The nurses and midwives of the INMO Executive Council have today (Friday) held an emergency meeting regarding potential industrial action by the union’s members.
The meeting was held in response to the announcement this morning that the HSE would be extending its current recruitment freeze to almost all nursing and midwifery grades until the end of the year, with the exception of 2023 graduates.
The INMO stated that the announcement from the HSE came without documentation and without consultation with the union. A request for a meeting with the HSE, was declined.
The INMO Executive Council stated that following this announcement they would immediately engage with members with a view to a ballot for industrial action to protect nursing and midwifery practice and patient safety
The INMO also stated that by its own calculations there are currently approximately 2,800 nursing and midwifery funded vacancies in the health service, which urgently need to be filled.

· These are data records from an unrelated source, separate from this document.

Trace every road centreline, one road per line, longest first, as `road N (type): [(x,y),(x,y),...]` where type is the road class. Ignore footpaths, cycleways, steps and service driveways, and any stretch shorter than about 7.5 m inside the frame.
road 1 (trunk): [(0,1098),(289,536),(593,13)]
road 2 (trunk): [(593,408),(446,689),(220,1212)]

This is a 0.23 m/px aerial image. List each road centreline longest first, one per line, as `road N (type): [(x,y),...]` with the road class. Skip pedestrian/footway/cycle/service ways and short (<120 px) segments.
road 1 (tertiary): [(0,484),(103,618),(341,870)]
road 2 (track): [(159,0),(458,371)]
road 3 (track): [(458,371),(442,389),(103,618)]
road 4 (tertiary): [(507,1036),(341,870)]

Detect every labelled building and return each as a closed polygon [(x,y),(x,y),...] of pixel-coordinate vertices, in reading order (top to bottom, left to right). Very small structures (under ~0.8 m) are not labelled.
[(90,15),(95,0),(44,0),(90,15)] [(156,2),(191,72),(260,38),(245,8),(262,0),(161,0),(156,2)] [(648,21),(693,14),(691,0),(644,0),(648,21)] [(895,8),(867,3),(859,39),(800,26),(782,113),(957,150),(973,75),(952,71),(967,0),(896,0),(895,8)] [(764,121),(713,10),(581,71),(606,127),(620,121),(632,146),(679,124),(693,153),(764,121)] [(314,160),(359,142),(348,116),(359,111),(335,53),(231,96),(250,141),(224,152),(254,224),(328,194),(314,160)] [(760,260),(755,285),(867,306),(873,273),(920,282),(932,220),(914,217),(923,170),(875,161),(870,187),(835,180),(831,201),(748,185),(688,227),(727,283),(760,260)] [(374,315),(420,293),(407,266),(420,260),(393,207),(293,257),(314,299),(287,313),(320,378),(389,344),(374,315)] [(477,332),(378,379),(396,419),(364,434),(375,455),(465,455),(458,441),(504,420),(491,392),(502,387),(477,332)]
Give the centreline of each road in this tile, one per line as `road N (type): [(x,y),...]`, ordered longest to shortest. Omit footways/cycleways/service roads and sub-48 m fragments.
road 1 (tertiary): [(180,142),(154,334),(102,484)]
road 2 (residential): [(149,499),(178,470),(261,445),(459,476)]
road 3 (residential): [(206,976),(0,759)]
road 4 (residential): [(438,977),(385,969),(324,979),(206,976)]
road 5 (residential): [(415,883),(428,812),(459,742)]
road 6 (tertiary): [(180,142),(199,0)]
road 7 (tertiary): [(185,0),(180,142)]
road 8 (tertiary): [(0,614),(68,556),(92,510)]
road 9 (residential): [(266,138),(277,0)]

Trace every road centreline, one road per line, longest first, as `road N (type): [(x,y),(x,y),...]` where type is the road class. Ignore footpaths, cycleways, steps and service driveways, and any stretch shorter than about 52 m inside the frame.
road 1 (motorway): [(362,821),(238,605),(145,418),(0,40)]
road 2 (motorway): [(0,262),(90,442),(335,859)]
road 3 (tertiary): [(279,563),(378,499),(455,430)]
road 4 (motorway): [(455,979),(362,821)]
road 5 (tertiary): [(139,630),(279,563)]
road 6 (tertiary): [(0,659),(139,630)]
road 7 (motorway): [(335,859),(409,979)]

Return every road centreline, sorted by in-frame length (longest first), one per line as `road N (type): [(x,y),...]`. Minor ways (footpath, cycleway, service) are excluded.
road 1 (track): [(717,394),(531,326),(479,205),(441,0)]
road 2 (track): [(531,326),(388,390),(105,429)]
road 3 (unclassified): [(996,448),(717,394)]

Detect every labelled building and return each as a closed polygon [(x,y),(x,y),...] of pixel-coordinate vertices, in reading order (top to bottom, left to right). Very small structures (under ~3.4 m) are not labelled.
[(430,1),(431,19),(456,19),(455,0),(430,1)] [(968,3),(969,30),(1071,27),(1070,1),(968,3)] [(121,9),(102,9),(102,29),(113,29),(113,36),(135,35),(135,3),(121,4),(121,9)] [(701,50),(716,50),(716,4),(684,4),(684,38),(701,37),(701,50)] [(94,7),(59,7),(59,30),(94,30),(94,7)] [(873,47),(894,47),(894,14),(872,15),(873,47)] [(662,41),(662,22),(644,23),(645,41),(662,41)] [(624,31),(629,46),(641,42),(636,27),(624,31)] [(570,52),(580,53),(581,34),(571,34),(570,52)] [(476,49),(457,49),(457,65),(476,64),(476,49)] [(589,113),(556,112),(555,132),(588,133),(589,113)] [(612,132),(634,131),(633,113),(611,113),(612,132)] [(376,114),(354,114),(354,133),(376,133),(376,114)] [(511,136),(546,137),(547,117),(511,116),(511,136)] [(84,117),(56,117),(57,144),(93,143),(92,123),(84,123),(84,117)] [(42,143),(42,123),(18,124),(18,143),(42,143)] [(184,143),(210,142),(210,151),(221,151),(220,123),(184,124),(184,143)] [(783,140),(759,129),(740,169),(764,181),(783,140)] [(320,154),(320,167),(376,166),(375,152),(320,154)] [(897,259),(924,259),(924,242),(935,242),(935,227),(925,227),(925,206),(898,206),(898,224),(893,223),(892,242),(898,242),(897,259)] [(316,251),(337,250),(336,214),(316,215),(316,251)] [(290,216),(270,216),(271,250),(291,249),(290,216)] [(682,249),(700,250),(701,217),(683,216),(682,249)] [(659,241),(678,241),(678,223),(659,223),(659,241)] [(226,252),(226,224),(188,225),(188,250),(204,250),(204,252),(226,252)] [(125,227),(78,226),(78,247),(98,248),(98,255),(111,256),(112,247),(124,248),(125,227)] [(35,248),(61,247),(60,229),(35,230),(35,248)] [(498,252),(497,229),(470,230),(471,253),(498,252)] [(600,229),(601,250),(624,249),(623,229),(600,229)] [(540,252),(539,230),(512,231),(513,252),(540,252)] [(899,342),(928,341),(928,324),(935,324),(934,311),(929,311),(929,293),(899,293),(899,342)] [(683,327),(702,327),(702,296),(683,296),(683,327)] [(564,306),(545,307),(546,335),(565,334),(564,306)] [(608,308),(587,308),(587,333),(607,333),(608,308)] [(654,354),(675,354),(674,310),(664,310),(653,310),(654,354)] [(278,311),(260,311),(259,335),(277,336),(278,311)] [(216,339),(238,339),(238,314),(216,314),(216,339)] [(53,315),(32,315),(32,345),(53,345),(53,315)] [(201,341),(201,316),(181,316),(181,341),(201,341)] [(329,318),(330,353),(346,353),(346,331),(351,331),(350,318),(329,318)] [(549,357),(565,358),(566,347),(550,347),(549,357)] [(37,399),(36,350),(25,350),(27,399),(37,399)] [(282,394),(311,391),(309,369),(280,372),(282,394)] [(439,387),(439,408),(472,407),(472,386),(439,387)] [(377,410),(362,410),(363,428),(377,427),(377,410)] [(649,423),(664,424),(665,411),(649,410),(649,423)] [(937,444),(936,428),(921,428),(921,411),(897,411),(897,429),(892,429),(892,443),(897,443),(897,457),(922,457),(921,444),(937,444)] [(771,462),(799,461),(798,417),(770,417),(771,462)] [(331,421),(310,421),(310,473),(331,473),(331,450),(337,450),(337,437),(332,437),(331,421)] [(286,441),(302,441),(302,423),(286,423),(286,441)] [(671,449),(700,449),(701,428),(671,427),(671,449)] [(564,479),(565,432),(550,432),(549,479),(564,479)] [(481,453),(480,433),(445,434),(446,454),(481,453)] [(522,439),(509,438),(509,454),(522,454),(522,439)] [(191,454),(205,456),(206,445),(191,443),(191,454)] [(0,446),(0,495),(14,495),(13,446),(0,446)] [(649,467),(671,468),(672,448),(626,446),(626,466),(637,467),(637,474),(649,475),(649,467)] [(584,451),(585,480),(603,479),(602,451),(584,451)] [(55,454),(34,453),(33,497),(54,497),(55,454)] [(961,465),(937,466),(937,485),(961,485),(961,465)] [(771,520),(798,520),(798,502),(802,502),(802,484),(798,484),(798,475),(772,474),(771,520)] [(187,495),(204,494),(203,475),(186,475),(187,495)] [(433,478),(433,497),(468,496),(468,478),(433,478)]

INMO general secretary Phil Ni Sheaghdha said
“This recruitment freeze represents a serious error on the part of the employer, and the impact on the provision of care is going to be disastrous.
“While we welcome all increases in bed capacity that have been made in the past year, increases in beds must mean increases in staffing. Anything other than this means our members are being set up for an unacceptable level of risk to their practice and their wellbeing.
“In the years that we have been surveying our members on their intention to leave the health service the numbers keep increasing, and this is due to the inordinate amount of stress being placed on them in overcrowded and understaffed environments. This measure has the potential to force even more nurses and midwives out of their jobs and out of the country, and that itself poses a long term risk to the health service and to the people who depend on it.
“We have been raising the alarm since late Summer that we are on track for a winter of severe overcrowding.
“What is urgently needed is a meaningful implementation of the safe staffing framework that guarantees a minimum number of nurses and health care assistants per patient based on dependency and environment. This framework, which is government policy, must be under underpinned by legislation to protect patient care delivery from unsafe decisions like this this announcement by the HSE, which takes us in completely the wrong direction.”